Me gradué de derecho en EAFIT, donde fui electo Representante Estudiantil (2016-2017), lideré en todo el país la recaudación de más de 4 millones de firmas contra la corrupción de la mano de la senadora Claudia López, y estuve en la campaña a la Gobernación de Sergio Fajardo y a la Alcaldía de Alonso Salazar. Además, me movilicé a favor del acuerdo de paz entre el Gobierno y las FARC, hecho que me llevó a presentar propuestas a la mesa de La Habana, a defender una salida negociada al conflicto en una intervención en el Congreso y a formar parte de las movilizaciones de Paz A La Calle luego de la realización del Plebiscito del 2016.

Nací en Estados Unidos porque mis papás se fueron buscando el futuro que no encontraron en Colombia por la violencia y la falta de oportunidades. Hoy la Colombia a donde volvimos hace ya más de 20 años no es la misma, y el ejemplo de transformación de mi ciudad, Medellín, es reconocido en todo el mundo, pero no es tiempo para conformismos, el cambio que ha vivido nuestro país debe continuar, consolidarse y profundizarse: es la responsabilidad de mi generación.

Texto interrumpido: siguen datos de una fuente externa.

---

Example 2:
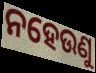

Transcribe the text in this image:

ନହେଉଣୁ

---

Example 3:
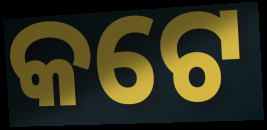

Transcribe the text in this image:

କଟେ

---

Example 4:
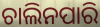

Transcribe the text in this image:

ଚାଲିନପାରି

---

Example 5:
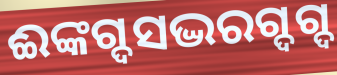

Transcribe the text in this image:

ଈଙ୍କଗ୍ଦସଦ୍ଭରଗ୍ଦଗ୍ଦ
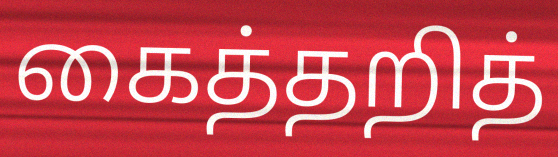
கைத்தறித்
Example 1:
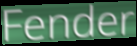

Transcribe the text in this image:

Fender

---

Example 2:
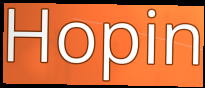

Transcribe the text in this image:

Hopin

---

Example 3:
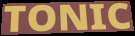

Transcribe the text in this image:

TONIC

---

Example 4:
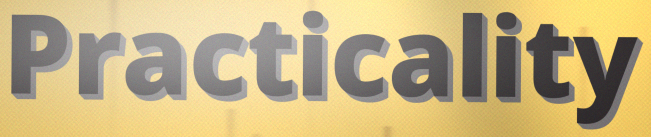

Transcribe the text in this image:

Practicality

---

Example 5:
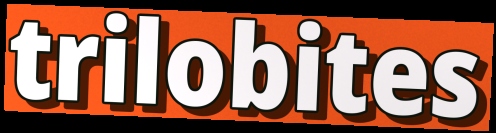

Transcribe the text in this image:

trilobites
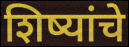
शिष्यांचे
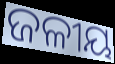
ଜଳୀୟ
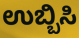
ಉಬ್ಬಿಸಿ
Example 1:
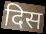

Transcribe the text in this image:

दिस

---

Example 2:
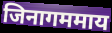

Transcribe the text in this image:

जिनागममाय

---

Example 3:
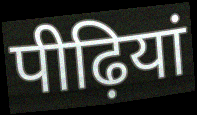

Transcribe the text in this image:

पीढ़ियां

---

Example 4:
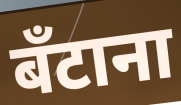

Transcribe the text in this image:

बँटाना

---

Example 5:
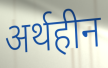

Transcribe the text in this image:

अर्थहीन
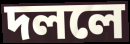
দললে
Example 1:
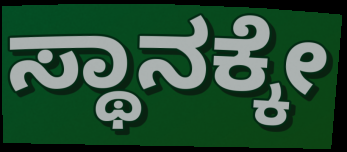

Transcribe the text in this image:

ಸ್ಥಾನಕ್ಕೇ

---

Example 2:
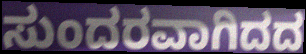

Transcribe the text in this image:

ಸುಂದರವಾಗಿದದ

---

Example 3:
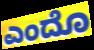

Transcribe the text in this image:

ಎಂದೊ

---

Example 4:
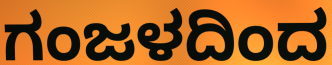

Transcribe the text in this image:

ಗಂಜಳದಿಂದ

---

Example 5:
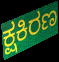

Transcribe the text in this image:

ಕ್ಷಕಿರಣ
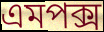
এমপক্স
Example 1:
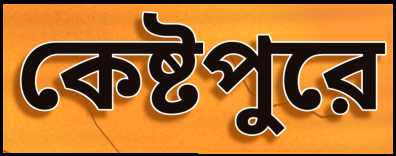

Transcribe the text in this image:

Por lo demás, siempre hay tiempo para compartir en familia, ver los partidos del Nacional de mis amores, escuchar “Amor y Control” de Rubén Blades, leer a Saramago, verme las temporadas de House of Carda de una sentada, montar en bicicleta o recorrer a Antioquia

Me inicié en la política junto a Sergio Fajardo en su campaña a la Gobernación de Antioquia; luego dirigí el equipo de voluntarios de Claudia López y más adelante apoyé a Alonso Salazar en su segundo intento por llegar a la Alcaldía de Medellín, coordinando el equipo de juventudes.

En la universidad fui elegido representante estudiantil con más de 2.100 votos; durante el proceso de paz impulsé con un grupo de amigos las marchas Paz a la calle, consciente de que ese es el primer paso hacia una sociedad más justa, equitativa e incluyente; y más recientemente impulsé decididamente la consulta anticorrupción.

¿Ahora qué sigue?
Tomé la decisión de lanzarme al Congreso

después del activismo estudiantil, por la lucha contra la corrupción, a favor de un medio ambiente sano y por una paz estable y duradera.

¡Somos la generación de la esperanza!

Nosotros tomaremos las decisiones del futuro, y como las decisiones del futuro se toman hoy quiero estar en el Congreso para aportar.